My mother is the only person who can get the boys to sleep aside from my husband or me. And when Sunny was born, she took time off, drove 600 miles down here, and carted a 3- and 1-year-old around town alone for two days, all while using cloth diapers. She even took them trick-or-treating. When I was suffering pretty bad mentally about two years ago, she took some time off to come down and help. She cares. She tries.

And my father, for all his faults, deserves the chance to be a grandfather within limits (no drinking, no girlfriend allowed). He’s dying to take my boys fishing, a pastime that may be their raison d’etre. He looks at a particular photo of my oldest son, running through the leaves in the fall, and he cries. He says it’s just such a perfect image of happiness. He cares about how my dog training is going and asks about it. He was proud as proud could be when I got in the Washington Post. He tells all his friends I’m a writer and makes it sound as if I’m penning New York Times bestsellers. He cares, in his own proud way.

So I’ll keep them. They may have some toxic tendencies, but I find that as they age, those toxic tendencies seem to soften at the edges a bit. But before I could realize that, I had to forgive them for my childhood — no easy feat. It took a lot of therapy and a lot of realizing that they did the best they could with what they had for me to come to that place. And I had to forgive them for their imperfections today.

If your parents’ imperfections aren’t deeply injuring anyone, then it may be best to keep them in your life. This is all a deeply personal choice, of course.

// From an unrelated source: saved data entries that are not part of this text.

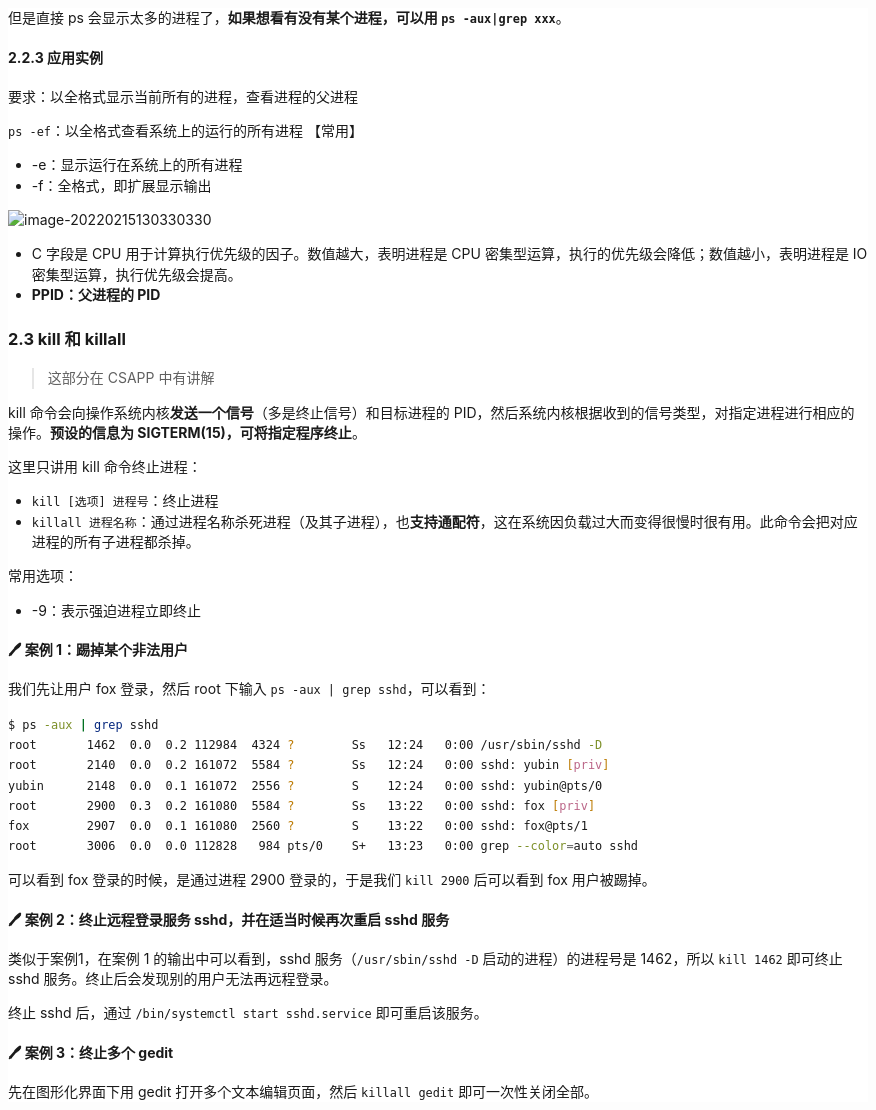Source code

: 但是直接 ps 会显示太多的进程了，**如果想看有没有某个进程，可以用 `ps -aux|grep xxx`**。

#### 2.2.3 应用实例

要求：以全格式显示当前所有的进程，查看进程的父进程

`ps -ef`：以全格式查看系统上的运行的所有进程 【常用】

- -e：显示运行在系统上的所有进程
- -f：全格式，即扩展显示输出

![image-20220215130330330](https://blog-1310567564.cos.ap-beijing.myqcloud.com/img/image-20220215130330330.png)

- C 字段是 CPU 用于计算执行优先级的因子。数值越大，表明进程是 CPU 密集型运算，执行的优先级会降低；数值越小，表明进程是 IO 密集型运算，执行优先级会提高。
- **PPID：父进程的 PID**

### 2.3 kill 和 killall

> 这部分在 CSAPP 中有讲解

kill 命令会向操作系统内核**发送一个信号**（多是终止信号）和目标进程的 PID，然后系统内核根据收到的信号类型，对指定进程进行相应的操作。**预设的信息为 SIGTERM(15)，可将指定程序终止**。

这里只讲用 kill 命令终止进程：

- `kill [选项] 进程号`：终止进程
- `killall 进程名称`：通过进程名称杀死进程（及其子进程），也**支持通配符**，这在系统因负载过大而变得很慢时很有用。此命令会把对应进程的所有子进程都杀掉。

常用选项：

- -9：表示强迫进程立即终止

#### 🖊 案例 1：踢掉某个非法用户

我们先让用户 fox 登录，然后 root 下输入 `ps -aux | grep sshd`，可以看到：

```bash
$ ps -aux | grep sshd
root       1462  0.0  0.2 112984  4324 ?        Ss   12:24   0:00 /usr/sbin/sshd -D
root       2140  0.0  0.2 161072  5584 ?        Ss   12:24   0:00 sshd: yubin [priv]
yubin      2148  0.0  0.1 161072  2556 ?        S    12:24   0:00 sshd: yubin@pts/0
root       2900  0.3  0.2 161080  5584 ?        Ss   13:22   0:00 sshd: fox [priv]
fox        2907  0.0  0.1 161080  2560 ?        S    13:22   0:00 sshd: fox@pts/1
root       3006  0.0  0.0 112828   984 pts/0    S+   13:23   0:00 grep --color=auto sshd
```

可以看到 fox 登录的时候，是通过进程 2900 登录的，于是我们 `kill 2900` 后可以看到 fox 用户被踢掉。

#### 🖊 案例 2：终止远程登录服务 sshd，并在适当时候再次重启 sshd 服务

类似于案例1，在案例 1 的输出中可以看到，sshd 服务（`/usr/sbin/sshd -D` 启动的进程）的进程号是 1462，所以 `kill 1462` 即可终止 sshd 服务。终止后会发现别的用户无法再远程登录。

终止 sshd 后，通过 `/bin/systemctl start sshd.service` 即可重启该服务。

#### 🖊 案例 3：终止多个 gedit

先在图形化界面下用 gedit 打开多个文本编辑页面，然后 `killall gedit` 即可一次性关闭全部。
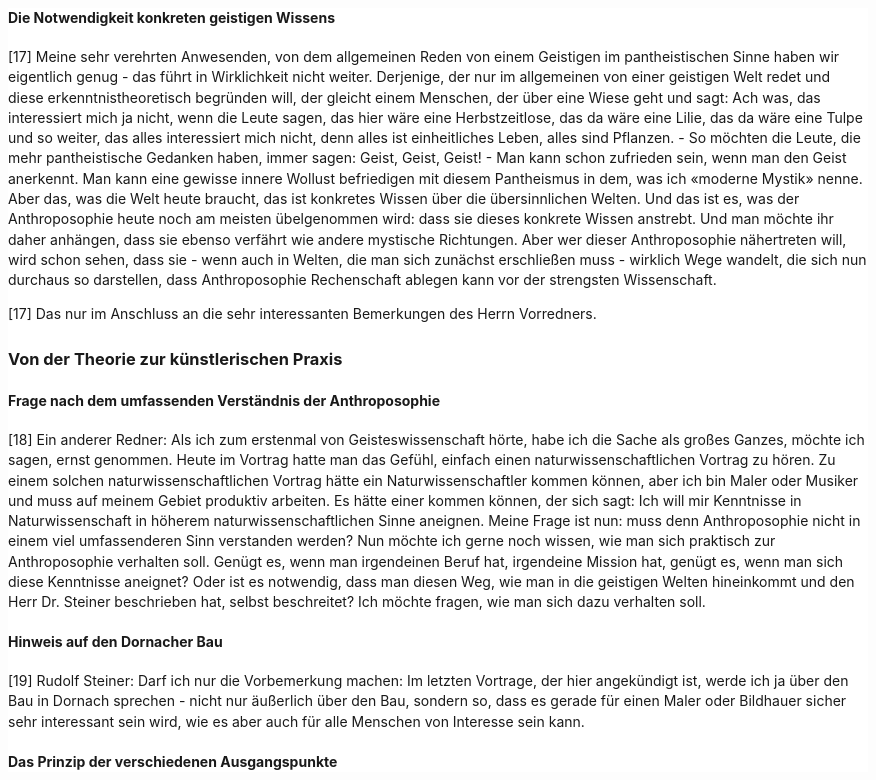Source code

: #### Die Notwendigkeit konkreten geistigen Wissens

[17] Meine sehr verehrten Anwesenden, von dem allgemeinen Reden von einem Geistigen im pantheistischen Sinne haben wir eigentlich genug - das führt in Wirklichkeit nicht weiter. Derjenige, der nur im allgemeinen von einer geistigen Welt redet und diese erkenntnistheoretisch begründen will, der gleicht einem Menschen, der über eine Wiese geht und sagt: Ach was, das interessiert mich ja nicht, wenn die Leute sagen, das hier wäre eine Herbstzeitlose, das da wäre eine Lilie, das da wäre eine Tulpe und so weiter, das alles interessiert mich nicht, denn alles ist einheitliches Leben, alles sind Pflanzen. - So möchten die Leute, die mehr pantheistische Gedanken haben, immer sagen: Geist, Geist, Geist! - Man kann schon zufrieden sein, wenn man den Geist anerkennt. Man kann eine gewisse innere Wollust befriedigen mit diesem Pantheismus in dem, was ich «moderne Mystik» nenne. Aber das, was die Welt heute braucht, das ist konkretes Wissen über die übersinnlichen Welten. Und das ist es, was der Anthroposophie heute noch am meisten übelgenommen wird: dass sie dieses konkrete Wissen anstrebt. Und man möchte ihr daher anhängen, dass sie ebenso verfährt wie andere mystische Richtungen. Aber wer dieser Anthroposophie nähertreten will, wird schon sehen, dass sie - wenn auch in Welten, die man sich zunächst erschließen muss - wirklich Wege wandelt, die sich nun durchaus so darstellen, dass Anthroposophie Rechenschaft ablegen kann vor der strengsten Wissenschaft.

[17] Das nur im Anschluss an die sehr interessanten Bemerkungen des Herrn Vorredners.

### Von der Theorie zur künstlerischen Praxis

#### Frage nach dem umfassenden Verständnis der Anthroposophie

[18] Ein anderer Redner: Als ich zum erstenmal von Geisteswissenschaft hörte, habe ich die Sache als großes Ganzes, möchte ich sagen, ernst genommen. Heute im Vortrag hatte man das Gefühl, einfach einen naturwissenschaftlichen Vortrag zu hören. Zu einem solchen naturwissenschaftlichen Vortrag hätte ein Naturwissenschaftler kommen können, aber ich bin Maler oder Musiker und muss auf meinem Gebiet produktiv arbeiten. Es hätte einer kommen können, der sich sagt: Ich will mir Kenntnisse in Naturwissenschaft in höherem naturwissenschaftlichen Sinne aneignen. Meine Frage ist nun: muss denn Anthroposophie nicht in einem viel umfassenderen Sinn verstanden werden? Nun möchte ich gerne noch wissen, wie man sich praktisch zur Anthroposophie verhalten soll. Genügt es, wenn man irgendeinen Beruf hat, irgendeine Mission hat, genügt es, wenn man sich diese Kenntnisse aneignet? Oder ist es notwendig, dass man diesen Weg, wie man in die geistigen Welten hineinkommt und den Herr Dr. Steiner beschrieben hat, selbst beschreitet? Ich möchte fragen, wie man sich dazu verhalten soll.

#### Hinweis auf den Dornacher Bau

[19] Rudolf Steiner: Darf ich nur die Vorbemerkung machen: Im letzten Vortrage, der hier angekündigt ist, werde ich ja über den Bau in Dornach sprechen - nicht nur äußerlich über den Bau, sondern so, dass es gerade für einen Maler oder Bildhauer sicher sehr interessant sein wird, wie es aber auch für alle Menschen von Interesse sein kann.

#### Das Prinzip der verschiedenen Ausgangspunkte
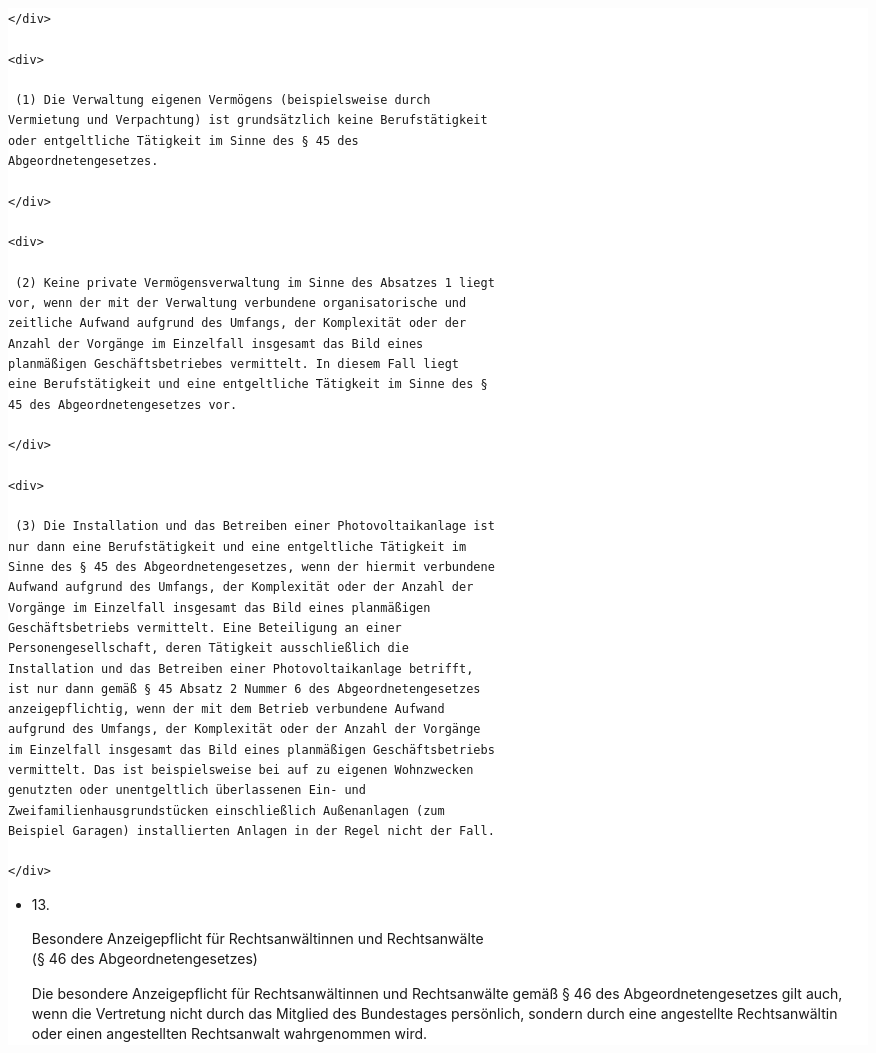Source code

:     </div>
    
    <div>
    
     (1) Die Verwaltung eigenen Vermögens (beispielsweise durch
    Vermietung und Verpachtung) ist grundsätzlich keine Berufstätigkeit
    oder entgeltliche Tätigkeit im Sinne des § 45 des
    Abgeordnetengesetzes.
    
    </div>
    
    <div>
    
     (2) Keine private Vermögensverwaltung im Sinne des Absatzes 1 liegt
    vor, wenn der mit der Verwaltung verbundene organisatorische und
    zeitliche Aufwand aufgrund des Umfangs, der Komplexität oder der
    Anzahl der Vorgänge im Einzelfall insgesamt das Bild eines
    planmäßigen Geschäftsbetriebes vermittelt. In diesem Fall liegt
    eine Berufstätigkeit und eine entgeltliche Tätigkeit im Sinne des §
    45 des Abgeordnetengesetzes vor.
    
    </div>
    
    <div>
    
     (3) Die Installation und das Betreiben einer Photovoltaikanlage ist
    nur dann eine Berufstätigkeit und eine entgeltliche Tätigkeit im
    Sinne des § 45 des Abgeordnetengesetzes, wenn der hiermit verbundene
    Aufwand aufgrund des Umfangs, der Komplexität oder der Anzahl der
    Vorgänge im Einzelfall insgesamt das Bild eines planmäßigen
    Geschäftsbetriebs vermittelt. Eine Beteiligung an einer
    Personengesellschaft, deren Tätigkeit ausschließlich die
    Installation und das Betreiben einer Photovoltaikanlage betrifft,
    ist nur dann gemäß § 45 Absatz 2 Nummer 6 des Abgeordnetengesetzes
    anzeigepflichtig, wenn der mit dem Betrieb verbundene Aufwand
    aufgrund des Umfangs, der Komplexität oder der Anzahl der Vorgänge
    im Einzelfall insgesamt das Bild eines planmäßigen Geschäftsbetriebs
    vermittelt. Das ist beispielsweise bei auf zu eigenen Wohnzwecken
    genutzten oder unentgeltlich überlassenen Ein- und
    Zweifamilienhausgrundstücken einschließlich Außenanlagen (zum
    Beispiel Garagen) installierten Anlagen in der Regel nicht der Fall.
    
    </div>

  - 13\.
    
    <div>
    
    Besondere Anzeigepflicht für Rechtsanwältinnen und Rechtsanwälte  
    (§ 46 des Abgeordnetengesetzes)
    
    </div>
    
    <div>
    
    Die besondere Anzeigepflicht für Rechtsanwältinnen und Rechtsanwälte
    gemäß § 46 des Abgeordnetengesetzes gilt auch, wenn die Vertretung
    nicht durch das Mitglied des Bundestages persönlich, sondern durch
    eine angestellte Rechtsanwältin oder einen angestellten Rechtsanwalt
    wahrgenommen wird.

Cutting them off may absolutely be the right decision for many people, especially for those whose parents are truly toxic and narcissistic. For a long time, I thought that choice was the best for me too. But that severing tends to put pressure on other familial relationships as well. 

So I decided to keep my parents. It wasn’t the worst decision I’ve ever made because I still have a family. And that deep gift makes the sometimes-difficult, sometimes-hellish, sometimes-wonderful experience of them worth it. And perhaps this example of forgiveness, of put-up-with-it-ness, will seep into my kids. And perhaps, one day, they will decide to keep me in turn. Because I’m not immune. I am not my parents, but somehow, I’m sure I’m fucking them up.